SIOUX FALLS, S.D. (KELO) — The fight over fireworks at Mount Rushmore continues.
In a news release, the South Dakota Department of Tourism announced at the direction of Governor Kristi Noem it submitted an application for a special use permit for a fireworks celebration at Mount Rushmore in 2023. The application was submitted to the National Park Service.
In the release, Noem said she wants to work with the Biden Administration and “give the people the celebration they deserve” in 2023.
NPS rejected permits for the 2021 and 2022 celebrations after Noem, with the help of President Donald Trump, was able to help facilitate fireworks at the national monument. The Department of Tourism said the rejection of the permits is “in violation of the Administrative Procedure Act.”
In March, the NPS cited “ample documented opposition” from Indian tribes to the 2020 event and said that opposition continues today.
Fireworks are viewed by tribes as having an adverse effect on the traditional cultural landscape, the NPS said in its 2022 letter to the South Dakota Department of Tourism.
The threat of fire and general threats to the environment and Memorial were also cited by the NPS.
Governor Noem remains in litigation with NPS over the rejection of the 2021 Celebration. A three-judge panel in St. Louis heard arguments on both sides of the case in January.
Noem’s office said a state contract with Virginia-based law firm Consovoy McCarthy in 2021 had a contract cap of $150,000. Funds would come from the state’s Extraordinary Litigation Fund, which at the time had a balance of $301,973.

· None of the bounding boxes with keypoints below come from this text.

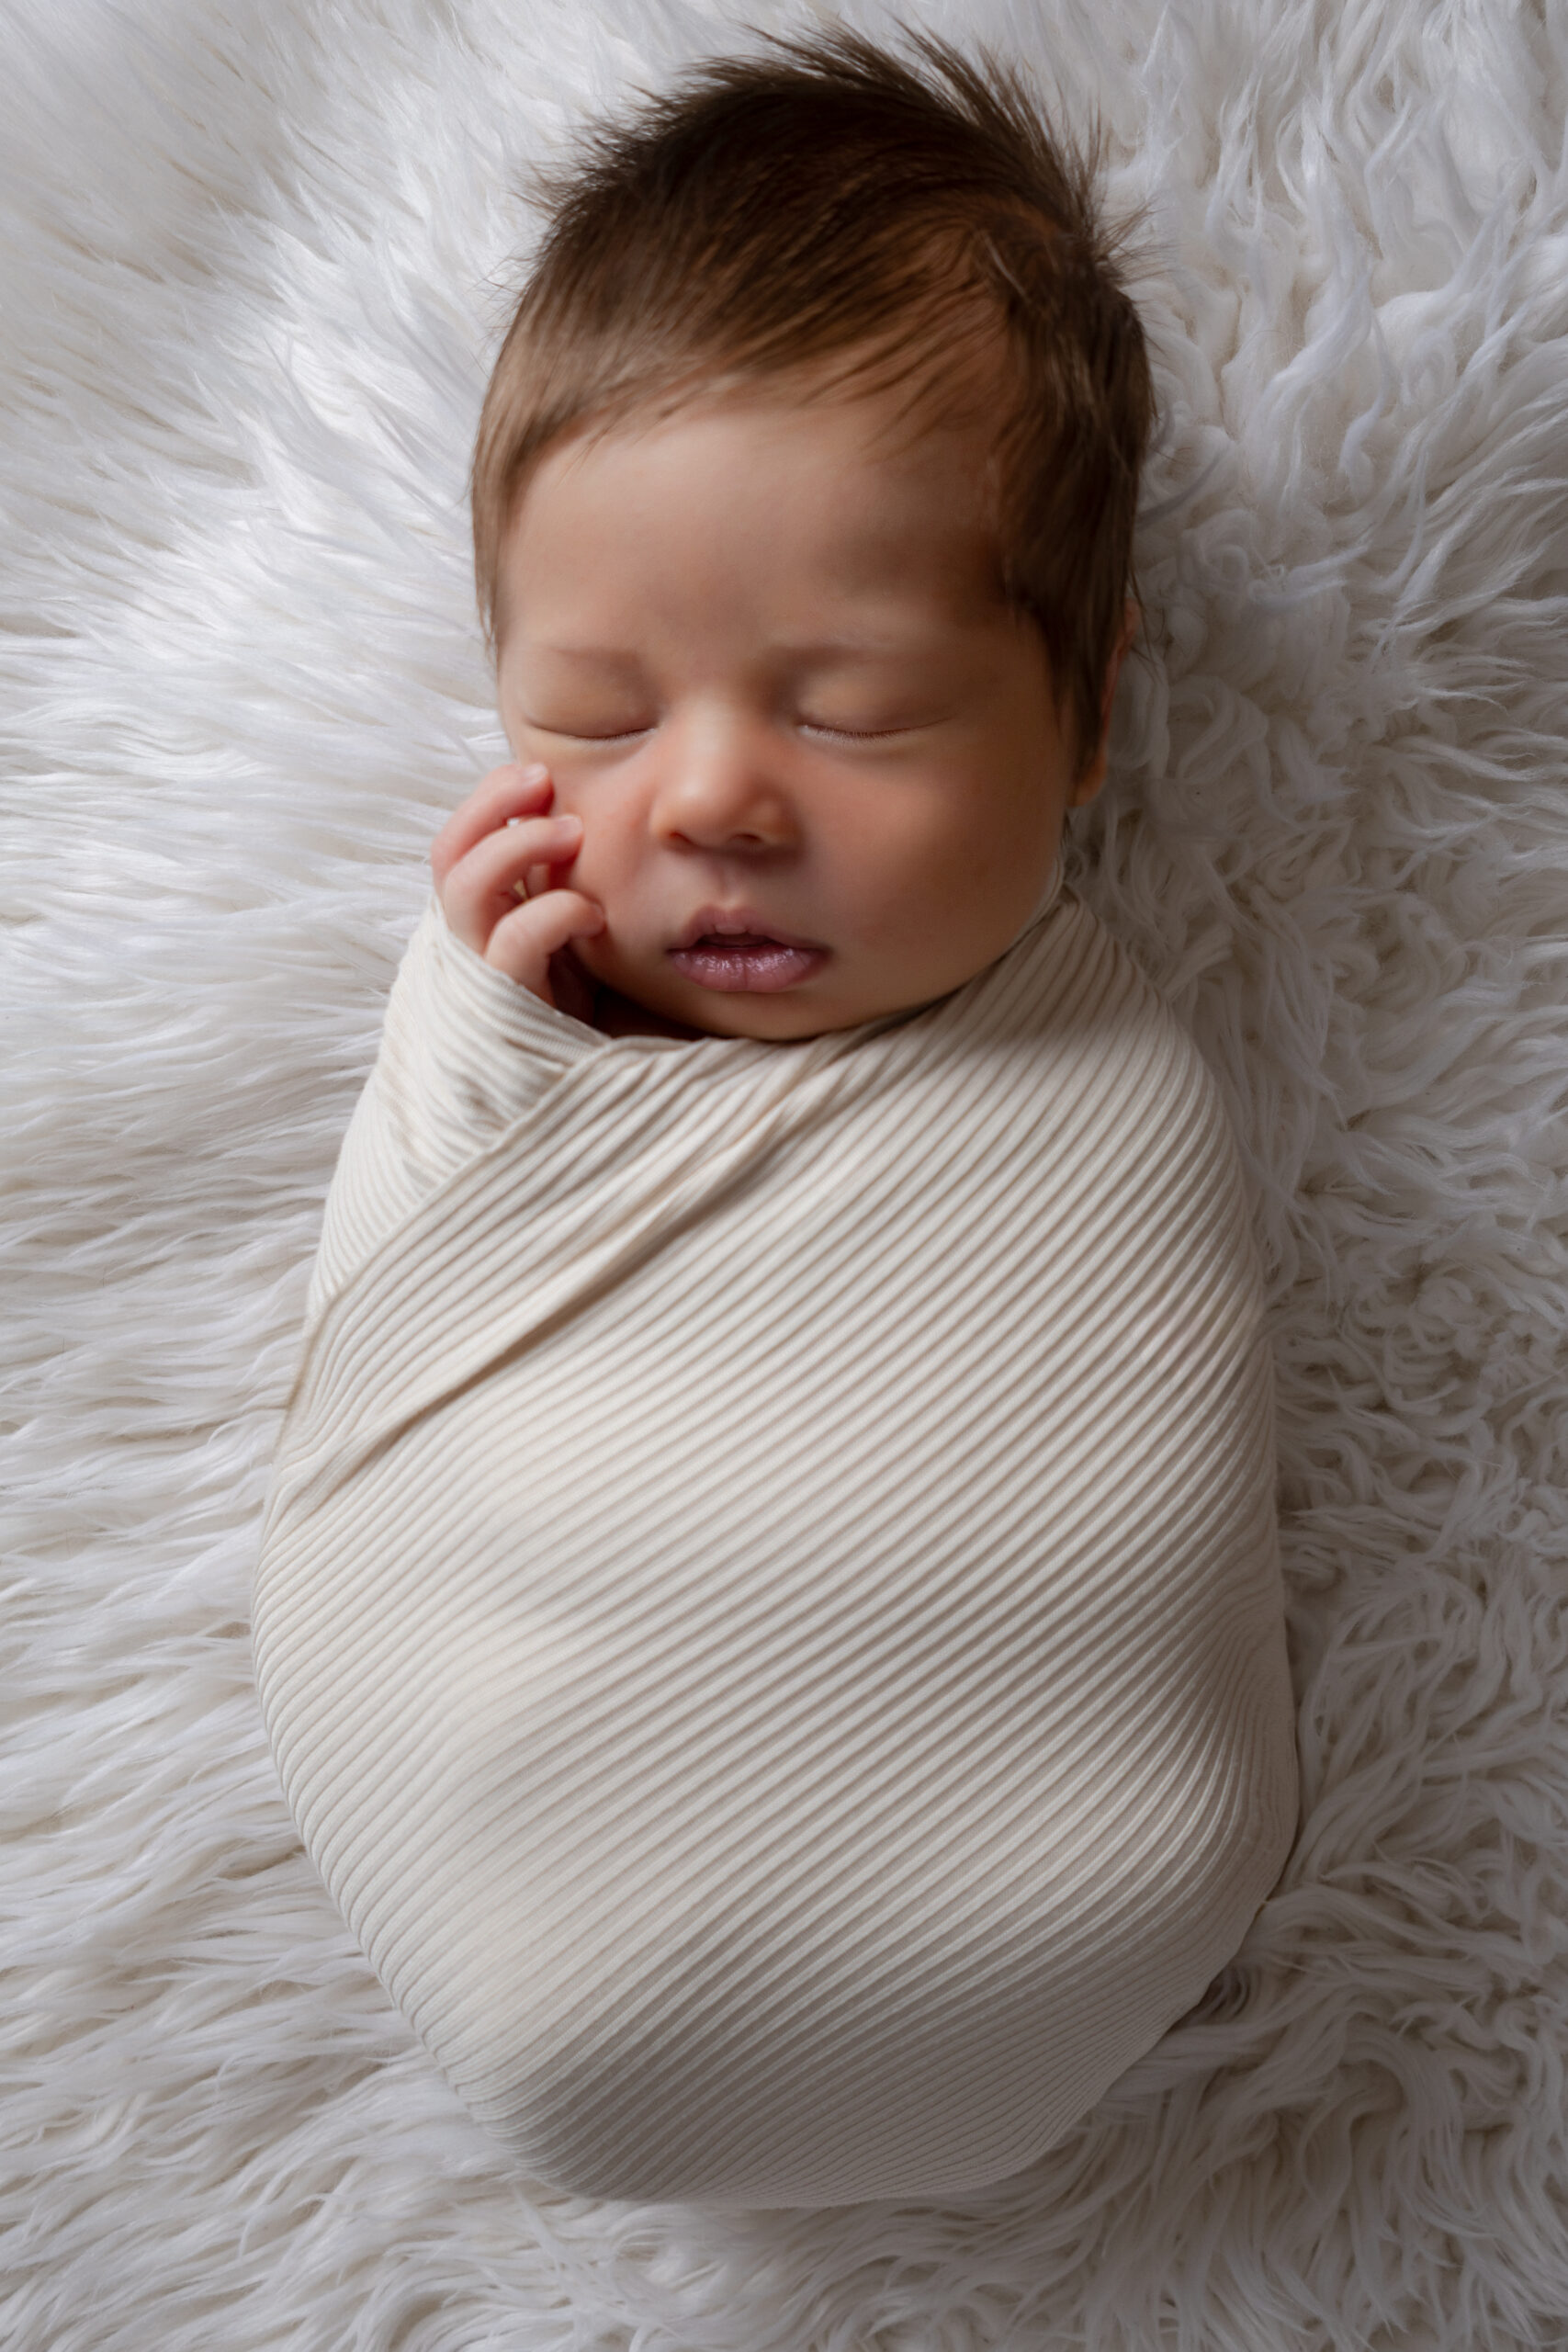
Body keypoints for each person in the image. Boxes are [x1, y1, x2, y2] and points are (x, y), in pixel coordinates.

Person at [253, 27, 1299, 2210]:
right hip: (516, 1897)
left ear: (1087, 709)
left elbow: (1138, 1467)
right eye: (593, 715)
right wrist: (480, 1040)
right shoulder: (534, 1029)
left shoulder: (1092, 1090)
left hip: (1094, 1881)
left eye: (855, 710)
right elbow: (389, 1333)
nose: (711, 797)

In 2021, Judge Roberto A. Lange said in a ruling that fireworks on July 3 “at first blush” seems like a good idea, but the “Court is not called upon to determine whether such a fireworks display is a good idea.”
Also in 2021, Harold Frazier, Chairman of the Cheyenne River Sioux Tribe, said Gov. Noem made false statements in claiming that the Tribe had been consulted on the impact of fireworks at Mt. Rushmore.
“All they have to do is have someone from a tribe sitting there, regardless of if they say anything, they consider that consultation,” Frazier told KELOLAND News.